I knew it was imperative that I hide, and yet I did not believe I should have to. But accepting that something is true isn’t the same as thinking that it is just.

Celia won her second Oscar in 1970, for her role as a woman who cross-dresses to serve as a World War I soldier in the film Our Men.

I could not be in Los Angeles with her that night, because I was shooting Jade Diamond in Miami. I was playing a prostitute living in the same apartment as a drunk. But Celia and I both knew that even if I had been free as a bird, I could not go to the Academy Awards on her arm.

That evening, Celia called me after she was home from the ceremony and all the parties.

I screamed into the phone. I was so happy for her. “You’ve done it,” I said. “Twice now you’ve done it!”

“Can you believe it?” she said. “Two of them.”

“You deserve them. The whole world should be giving you an Oscar every day, as far as I’m concerned.”

“I wish you were here,” she said petulantly. I could tell she’d been drinking. I would have been drinking, too, if I’d been in her position. But I was irritated that she had to make things so difficult. I wanted to be there. Didn’t she know that? Didn’t she know that I couldn’t be there? And that it killed me? Why did it always have to be about what all of this felt like for her?

“I wish I was, too,” I told her. “But it’s better this way. You know that.”

“Ah, yes. So that people won’t know you’re a lesbian.”

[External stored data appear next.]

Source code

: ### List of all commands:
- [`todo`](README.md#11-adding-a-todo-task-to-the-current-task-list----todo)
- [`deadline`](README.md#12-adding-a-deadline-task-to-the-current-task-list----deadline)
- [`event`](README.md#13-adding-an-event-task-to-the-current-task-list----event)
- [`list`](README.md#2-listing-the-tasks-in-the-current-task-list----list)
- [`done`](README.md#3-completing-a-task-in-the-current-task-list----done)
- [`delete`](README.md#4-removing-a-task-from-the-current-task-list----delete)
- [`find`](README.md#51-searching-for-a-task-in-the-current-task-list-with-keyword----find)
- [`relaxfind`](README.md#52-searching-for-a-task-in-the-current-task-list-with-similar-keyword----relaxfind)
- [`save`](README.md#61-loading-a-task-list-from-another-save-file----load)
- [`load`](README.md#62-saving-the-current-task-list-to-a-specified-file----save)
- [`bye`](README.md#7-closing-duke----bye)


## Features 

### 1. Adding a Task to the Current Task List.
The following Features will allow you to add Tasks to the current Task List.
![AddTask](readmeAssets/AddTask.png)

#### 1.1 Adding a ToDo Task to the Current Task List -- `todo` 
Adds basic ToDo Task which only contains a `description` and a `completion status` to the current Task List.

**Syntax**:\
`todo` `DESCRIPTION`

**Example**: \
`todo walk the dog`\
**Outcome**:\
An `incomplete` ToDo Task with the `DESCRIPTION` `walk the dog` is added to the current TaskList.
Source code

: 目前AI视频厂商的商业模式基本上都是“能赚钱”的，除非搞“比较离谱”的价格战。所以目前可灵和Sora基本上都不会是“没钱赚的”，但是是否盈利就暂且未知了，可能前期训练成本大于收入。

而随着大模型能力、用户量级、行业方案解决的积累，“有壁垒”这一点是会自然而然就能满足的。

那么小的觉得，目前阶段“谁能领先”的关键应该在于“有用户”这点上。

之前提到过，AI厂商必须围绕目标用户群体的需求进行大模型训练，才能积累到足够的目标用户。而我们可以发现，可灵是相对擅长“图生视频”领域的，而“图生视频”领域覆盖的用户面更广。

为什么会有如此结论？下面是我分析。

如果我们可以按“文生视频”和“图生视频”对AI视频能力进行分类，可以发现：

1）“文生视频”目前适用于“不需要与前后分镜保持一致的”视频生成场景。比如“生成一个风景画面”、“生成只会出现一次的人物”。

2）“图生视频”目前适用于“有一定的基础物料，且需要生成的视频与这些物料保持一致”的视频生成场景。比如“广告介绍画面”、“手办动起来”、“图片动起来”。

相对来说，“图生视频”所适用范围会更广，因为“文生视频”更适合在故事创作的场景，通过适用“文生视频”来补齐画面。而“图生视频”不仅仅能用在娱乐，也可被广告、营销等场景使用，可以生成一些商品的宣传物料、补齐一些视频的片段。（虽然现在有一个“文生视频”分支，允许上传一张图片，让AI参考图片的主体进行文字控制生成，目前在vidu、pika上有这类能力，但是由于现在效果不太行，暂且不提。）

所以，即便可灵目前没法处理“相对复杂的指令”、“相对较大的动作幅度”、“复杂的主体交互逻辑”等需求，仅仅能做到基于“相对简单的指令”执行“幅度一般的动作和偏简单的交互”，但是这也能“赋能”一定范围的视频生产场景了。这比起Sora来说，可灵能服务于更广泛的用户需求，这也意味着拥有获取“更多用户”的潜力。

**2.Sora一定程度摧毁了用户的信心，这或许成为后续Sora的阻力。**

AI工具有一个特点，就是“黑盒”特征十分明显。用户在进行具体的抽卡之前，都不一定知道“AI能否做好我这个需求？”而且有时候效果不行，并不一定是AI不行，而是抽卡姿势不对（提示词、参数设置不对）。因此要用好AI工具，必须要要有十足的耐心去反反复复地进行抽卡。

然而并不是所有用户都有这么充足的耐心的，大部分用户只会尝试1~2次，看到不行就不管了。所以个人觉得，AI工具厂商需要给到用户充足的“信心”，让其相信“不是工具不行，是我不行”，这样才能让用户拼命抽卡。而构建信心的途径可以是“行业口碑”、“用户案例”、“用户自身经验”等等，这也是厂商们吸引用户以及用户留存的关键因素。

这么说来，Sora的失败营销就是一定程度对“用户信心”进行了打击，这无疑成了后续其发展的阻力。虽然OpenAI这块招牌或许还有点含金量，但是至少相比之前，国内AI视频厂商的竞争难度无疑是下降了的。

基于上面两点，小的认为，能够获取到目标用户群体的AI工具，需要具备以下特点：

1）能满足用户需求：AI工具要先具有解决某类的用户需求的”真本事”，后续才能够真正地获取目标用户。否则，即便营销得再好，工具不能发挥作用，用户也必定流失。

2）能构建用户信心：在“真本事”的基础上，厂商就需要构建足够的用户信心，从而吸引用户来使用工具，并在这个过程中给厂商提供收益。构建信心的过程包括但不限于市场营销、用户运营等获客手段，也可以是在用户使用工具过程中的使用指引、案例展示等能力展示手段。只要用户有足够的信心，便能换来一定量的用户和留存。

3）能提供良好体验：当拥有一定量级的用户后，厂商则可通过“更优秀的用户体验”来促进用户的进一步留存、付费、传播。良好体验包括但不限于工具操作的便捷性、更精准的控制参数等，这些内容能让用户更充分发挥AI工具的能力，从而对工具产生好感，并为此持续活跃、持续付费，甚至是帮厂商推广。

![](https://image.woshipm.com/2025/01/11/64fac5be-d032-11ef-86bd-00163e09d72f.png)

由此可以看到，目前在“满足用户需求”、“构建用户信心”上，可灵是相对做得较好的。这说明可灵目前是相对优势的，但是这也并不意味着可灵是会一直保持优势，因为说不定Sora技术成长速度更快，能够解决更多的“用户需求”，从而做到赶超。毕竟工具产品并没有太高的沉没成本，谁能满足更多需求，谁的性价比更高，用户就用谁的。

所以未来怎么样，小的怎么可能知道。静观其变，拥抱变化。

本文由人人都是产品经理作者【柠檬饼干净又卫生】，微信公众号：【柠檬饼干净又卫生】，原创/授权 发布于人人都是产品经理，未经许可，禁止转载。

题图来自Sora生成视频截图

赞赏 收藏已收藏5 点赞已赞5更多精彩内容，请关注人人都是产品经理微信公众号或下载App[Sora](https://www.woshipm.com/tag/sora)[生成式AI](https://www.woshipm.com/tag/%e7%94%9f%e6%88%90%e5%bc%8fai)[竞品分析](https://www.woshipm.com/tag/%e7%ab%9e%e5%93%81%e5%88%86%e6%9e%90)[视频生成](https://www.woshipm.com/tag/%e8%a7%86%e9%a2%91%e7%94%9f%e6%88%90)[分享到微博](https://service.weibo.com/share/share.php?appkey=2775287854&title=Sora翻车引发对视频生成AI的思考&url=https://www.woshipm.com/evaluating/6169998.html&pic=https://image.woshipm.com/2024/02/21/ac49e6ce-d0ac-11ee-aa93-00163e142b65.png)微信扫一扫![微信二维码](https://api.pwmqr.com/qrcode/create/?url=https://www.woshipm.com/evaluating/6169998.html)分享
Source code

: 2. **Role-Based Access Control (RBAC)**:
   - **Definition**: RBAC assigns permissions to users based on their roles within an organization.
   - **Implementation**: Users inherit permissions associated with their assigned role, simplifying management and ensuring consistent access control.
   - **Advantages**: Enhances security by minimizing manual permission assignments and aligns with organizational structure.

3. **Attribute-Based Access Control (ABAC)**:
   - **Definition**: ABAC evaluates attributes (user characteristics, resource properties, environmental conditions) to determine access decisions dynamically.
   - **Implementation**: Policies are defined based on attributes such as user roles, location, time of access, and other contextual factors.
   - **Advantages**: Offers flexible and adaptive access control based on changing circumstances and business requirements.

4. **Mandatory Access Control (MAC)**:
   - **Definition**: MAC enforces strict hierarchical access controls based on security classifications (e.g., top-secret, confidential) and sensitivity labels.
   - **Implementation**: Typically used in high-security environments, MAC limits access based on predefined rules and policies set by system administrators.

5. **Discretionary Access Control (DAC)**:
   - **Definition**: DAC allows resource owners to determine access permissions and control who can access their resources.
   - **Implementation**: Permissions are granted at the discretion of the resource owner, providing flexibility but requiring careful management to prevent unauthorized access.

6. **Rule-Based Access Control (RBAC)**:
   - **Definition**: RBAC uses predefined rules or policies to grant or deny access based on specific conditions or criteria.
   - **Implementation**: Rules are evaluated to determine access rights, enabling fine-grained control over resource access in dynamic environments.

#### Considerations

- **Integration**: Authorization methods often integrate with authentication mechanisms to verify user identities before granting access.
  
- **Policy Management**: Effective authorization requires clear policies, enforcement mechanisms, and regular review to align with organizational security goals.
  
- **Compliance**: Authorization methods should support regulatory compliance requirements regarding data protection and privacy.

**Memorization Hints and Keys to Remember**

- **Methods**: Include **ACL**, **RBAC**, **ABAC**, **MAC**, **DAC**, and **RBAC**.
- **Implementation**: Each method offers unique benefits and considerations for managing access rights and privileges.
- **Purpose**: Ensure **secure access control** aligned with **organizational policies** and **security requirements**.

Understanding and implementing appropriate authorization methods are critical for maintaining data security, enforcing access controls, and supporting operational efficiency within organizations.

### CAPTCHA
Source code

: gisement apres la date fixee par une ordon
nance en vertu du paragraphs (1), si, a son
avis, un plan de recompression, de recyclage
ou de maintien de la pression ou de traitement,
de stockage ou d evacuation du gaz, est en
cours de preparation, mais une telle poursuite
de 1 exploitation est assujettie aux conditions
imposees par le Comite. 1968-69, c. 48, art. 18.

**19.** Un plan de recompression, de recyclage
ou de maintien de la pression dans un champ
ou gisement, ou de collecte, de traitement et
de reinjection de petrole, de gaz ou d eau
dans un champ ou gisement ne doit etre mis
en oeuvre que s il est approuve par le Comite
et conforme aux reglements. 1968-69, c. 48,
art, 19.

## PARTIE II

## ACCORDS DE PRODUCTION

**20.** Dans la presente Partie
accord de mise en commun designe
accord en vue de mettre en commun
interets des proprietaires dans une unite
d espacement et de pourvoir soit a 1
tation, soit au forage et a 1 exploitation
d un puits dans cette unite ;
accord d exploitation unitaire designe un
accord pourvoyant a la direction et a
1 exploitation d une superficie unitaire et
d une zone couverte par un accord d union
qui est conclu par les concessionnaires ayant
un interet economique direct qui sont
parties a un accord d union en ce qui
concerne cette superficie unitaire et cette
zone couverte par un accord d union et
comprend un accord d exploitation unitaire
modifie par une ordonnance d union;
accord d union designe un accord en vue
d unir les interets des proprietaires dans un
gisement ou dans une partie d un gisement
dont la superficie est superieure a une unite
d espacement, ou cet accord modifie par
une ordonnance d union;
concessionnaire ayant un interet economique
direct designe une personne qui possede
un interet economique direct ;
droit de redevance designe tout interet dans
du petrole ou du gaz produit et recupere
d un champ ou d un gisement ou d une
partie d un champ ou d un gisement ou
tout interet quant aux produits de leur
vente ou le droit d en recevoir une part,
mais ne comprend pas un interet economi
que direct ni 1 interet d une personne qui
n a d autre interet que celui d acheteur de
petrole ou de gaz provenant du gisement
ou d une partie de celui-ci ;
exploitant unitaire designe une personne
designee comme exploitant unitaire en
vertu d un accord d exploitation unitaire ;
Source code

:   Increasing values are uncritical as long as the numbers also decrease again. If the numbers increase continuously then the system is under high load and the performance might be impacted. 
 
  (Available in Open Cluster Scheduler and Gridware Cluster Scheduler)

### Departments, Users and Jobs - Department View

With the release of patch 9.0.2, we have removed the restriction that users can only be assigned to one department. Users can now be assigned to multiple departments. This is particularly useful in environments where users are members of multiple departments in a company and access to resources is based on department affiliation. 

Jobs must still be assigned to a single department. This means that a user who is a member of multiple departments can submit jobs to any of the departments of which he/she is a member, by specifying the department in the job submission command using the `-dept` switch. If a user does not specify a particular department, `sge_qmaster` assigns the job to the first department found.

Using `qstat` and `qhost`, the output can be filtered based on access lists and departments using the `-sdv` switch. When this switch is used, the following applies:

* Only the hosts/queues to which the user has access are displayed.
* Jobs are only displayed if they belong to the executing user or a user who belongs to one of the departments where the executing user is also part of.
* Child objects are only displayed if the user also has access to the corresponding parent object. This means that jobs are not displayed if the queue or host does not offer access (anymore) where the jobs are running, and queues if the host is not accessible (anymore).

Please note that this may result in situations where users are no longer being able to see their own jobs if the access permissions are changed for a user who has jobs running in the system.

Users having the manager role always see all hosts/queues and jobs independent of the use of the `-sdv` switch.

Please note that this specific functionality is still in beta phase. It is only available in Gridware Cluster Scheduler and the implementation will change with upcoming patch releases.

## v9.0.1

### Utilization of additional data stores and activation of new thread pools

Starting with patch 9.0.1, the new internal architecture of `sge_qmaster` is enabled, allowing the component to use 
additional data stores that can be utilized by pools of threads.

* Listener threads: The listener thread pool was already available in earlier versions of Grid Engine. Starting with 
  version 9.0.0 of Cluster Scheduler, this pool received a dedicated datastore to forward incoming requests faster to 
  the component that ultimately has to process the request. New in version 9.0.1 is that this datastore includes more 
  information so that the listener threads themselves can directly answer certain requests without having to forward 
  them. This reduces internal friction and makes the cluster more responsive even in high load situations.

I hated being called a lesbian. Not because I thought there was anything wrong with loving a woman, mind you. No, I’d come to terms with that a long time ago. But Celia only saw things in black and white. She liked women and only women. And I liked her. And so she often denied the rest of me.

She liked to ignore the fact that I had truly loved Don Adler once. She liked to ignore the fact that I had made love to men and enjoyed it. She liked to ignore it until the very moment she decided to be threatened by it. That seemed to be her pattern. I was a lesbian when she loved me and a straight woman when she hated me.

People were just starting to talk about the idea of bisexuality, but I’m not sure I even understood that the word referred to me then. I wasn’t interested in finding a label for what I already knew. I loved men. I loved Celia. I was OK with that.

“Celia, stop it. I’m sick of this conversation. You’re being a brat.”